Vier jaar geleden zei ik ja tegen deze rol, omdat ik geloof dat de Spoorbouwmeester publieke waarden vertegenwoordigt. Waarden als toegankelijkheid, duurzaamheid en de kwaliteit van onze leefomgeving. Vanuit die verantwoordelijkheid - wilde ik bijdragen aan een toekomstbestendig Nederland: leefbaar, bereikbaar en rechtvaardig. Ook voor de generaties na ons. Architectuur was en is daarbij voor mij nooit een doel op zich, maar een middel om een groter doel te dienen: een samenleving waarin ruimte, mobiliteit en leefkwaliteit met elkaar in balans zijn.

De opgave

Onze stationsgebieden spelen daarin een sleutelrol. Het zijn de plekken waar al die grote opgaven samen moeten komen . Waar verdichting en vergroening, wonen en reizen, elkaar niet in de weg hoeven te zitten, maar elkaar juist kunnen versterken. Als we dáár de samenhang weten te organiseren, laten we 1

zien wat een toekomstbestendig Nederland werkelijk betekent. Maar dat lukt alleen als we samenwerking de stuwraket laten zijn voor heldere keuzes, goed opdrachtgeverschap en duurzame ontwerpen. Het kán, en het gebeurt ook al. Maar vanzelfsprekend is het niet.

De roep om te ‘bouwen, bouwen, bouwen’ klinkt luid. Als we de klimaatopgave daarbij behandelen als een ‘nu-even-niet’-onderwerp, dan gaan we het verleden herhalen. Dan laten we de kans schieten om de opgaven van wonen, infrastructuur en begrenzing op uitstoot, met elkaar te verbinden.
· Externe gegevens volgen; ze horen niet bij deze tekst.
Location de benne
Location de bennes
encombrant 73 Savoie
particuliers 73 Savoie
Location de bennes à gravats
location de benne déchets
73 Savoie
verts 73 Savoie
Dan drijft het denken in groei en maakbaarheid, ons verder weg van een klimaatneutraal Nederland in 2050. En daarvan zullen misschien niet wijzelf, maar wel de kinderen die nu geboren worden, de gevolgen ondervinden. Zelfs nu miljarden worden vrijgemaakt om nieuwe woonwijken bereikbaar te maken, is de vraag niet óf we bouwen, maar hóe - en met welke waarden. Daarom hebben we een gezámenlijke beweging te maken: naar meer, met minder. En het moment daarvoor is nú.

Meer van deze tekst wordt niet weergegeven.